Find the word "lines" in the listing below, then return every line it appears in.

→ **Data for review**
________

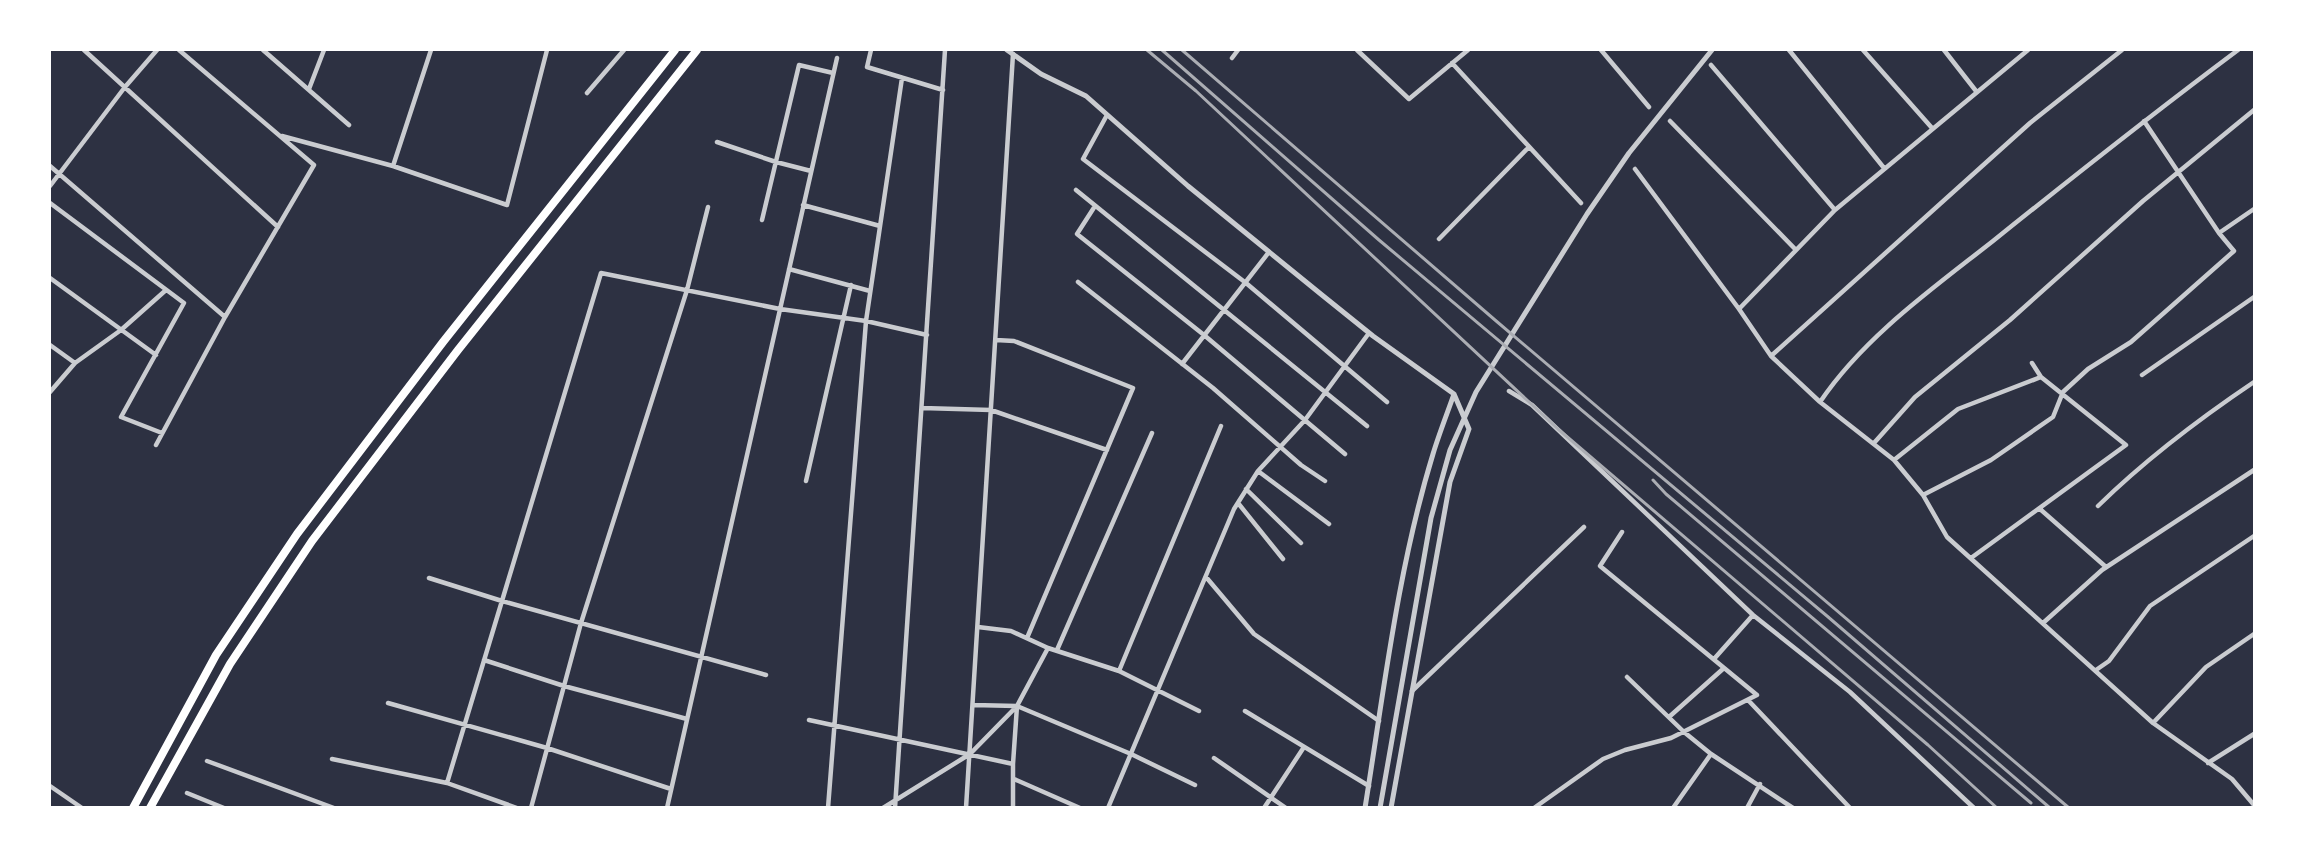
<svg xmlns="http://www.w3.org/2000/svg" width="2304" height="857" font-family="'Nunito Sans',sans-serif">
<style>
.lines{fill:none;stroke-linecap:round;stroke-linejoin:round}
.minor{stroke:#caccd0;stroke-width:4.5}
.tertiary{stroke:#caccd0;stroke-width:5}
.trunk{stroke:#fff;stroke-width:8}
.rail{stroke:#abadb3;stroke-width:3}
</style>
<rect width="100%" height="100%" fill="#2d3142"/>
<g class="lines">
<path class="minor" d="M84 50 278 227
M263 50 349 125
M871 50 867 67 943 90
M1357 50 1409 99 1468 50
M1601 50 1649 107
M1789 50 1884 168
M1863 50 1932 128
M1944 50 1976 91
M1232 58 1238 50
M1452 63 1581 203
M1711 65 1835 210
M309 89 324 50
M587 93 624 50
M1107 115 1083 159 1246 283 1387 402
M1670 121 1796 250
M2144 121 2219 233 2254 209
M282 136 393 166 507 205 547 50
M717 142 776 162 811 171
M50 166 225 317
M393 166 431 50
M1635 169 1739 309 1771 356 1820 402 1894 460 1958 409 2041 377
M50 186 125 87 157 50
M1076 190 1367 426
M50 203 184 303 121 417 162 433
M803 205 880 226
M1095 206 1077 234 1204 335 1345 454
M762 220 799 65 833 73
M2219 233 2234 251 2131 342 2088 369 2063 392 2053 417 1991 460 1923 495 1947 537 2153 723 2232 779 2254 805
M1439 239 1529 147
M789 269 870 291
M50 278 156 355
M1078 282 1213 388 1301 465 1325 481
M1739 309 1835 210 2028 50
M996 340 1014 341 1133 388 1027 638
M50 345 75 363
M1771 356 2030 123 2122 50
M1182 364 1269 252
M2142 375 2254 297
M1509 391 1532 405 1753 615 1850 692 1974 808
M50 392 75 363 121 330 166 290
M1820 402C1864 337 1932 289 1993 241 2074 176 2155 112 2238 50
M922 408 991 410 1107 450
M1874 443 1915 397 2010 320 2143 201 2254 110
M156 445 225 317 314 165 179 50
M1894 460 1923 495
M1258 471 1329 524
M806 481 851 285
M1246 489 1301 543
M1238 503 1283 559
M2098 506C2146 459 2199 419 2254 382
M2040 509 2106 567
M1971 558 2126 445 2041 377 2032 363
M1206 577 1254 634 1379 721
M429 578 502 601 766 675
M2043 623 2102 570 2254 470
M978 627 1011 631 1048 648 1119 671 1199 711
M1057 650 1152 433
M1714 659 1753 615
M484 660 564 686 687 719
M2096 670 2109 661 2150 606 2254 536
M1119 671 1221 426
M1627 677 1684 732 1711 754 1793 808
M1412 691 1584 527
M1748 700 1850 808
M388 703 547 748 671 789
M973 705 1017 706 1131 754 1195 785
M1245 711 1369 786
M1669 717 1724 668
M809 720 1013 764
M2153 723 2206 667 2254 634
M1214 758 1286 808
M332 759 447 783 517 808
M207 761 334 808
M2208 763 2254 734
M1014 779 1080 808
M447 783 601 273 780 309 866 321 927 335
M50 786 82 808
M187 793 224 808
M531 808 581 623 687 290 708 207
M667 808 837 58
M828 808 866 321 902 78
M883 808 970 754 1017 706
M895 808 945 50
M966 808 1013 54
M1013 808V764L1017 706 1048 648
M1108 808 1234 509 1258 471 1305 420 1369 333
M1264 808 1304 747
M1534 808 1603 759 1625 750 1671 738 1757 695 1600 566 1622 532
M1673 808 1711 754
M1747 808 1760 784"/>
<path class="tertiary" d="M1007 50 1041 74 1086 96 1188 186 1322 295 1373 336 1454 394 1469 429 1450 482 1391 808
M1365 808C1384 690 1398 568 1433 454 1439 434 1447 414 1454 394
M1380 808 1431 518 1450 450 1476 392 1587 214 1629 153 1712 50"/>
<path class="trunk" d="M133 808 216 655 297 534 443 342 675 50
M150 808 230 664 312 541 458 350 697 50"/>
<path class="rail" d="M1147 50 1196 91 1558 429 1928 745 1997 808
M1162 50 1379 240 1827 616 2050 808
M1182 50 1495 320 2069 808
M1653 480 1666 494 2031 803"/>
</g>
<rect width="2304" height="857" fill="none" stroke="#ffffff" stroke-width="102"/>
</svg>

________

→ **Response area**
.lines{fill:none;stroke-linecap:round;stroke-linejoin:round}
<g class="lines">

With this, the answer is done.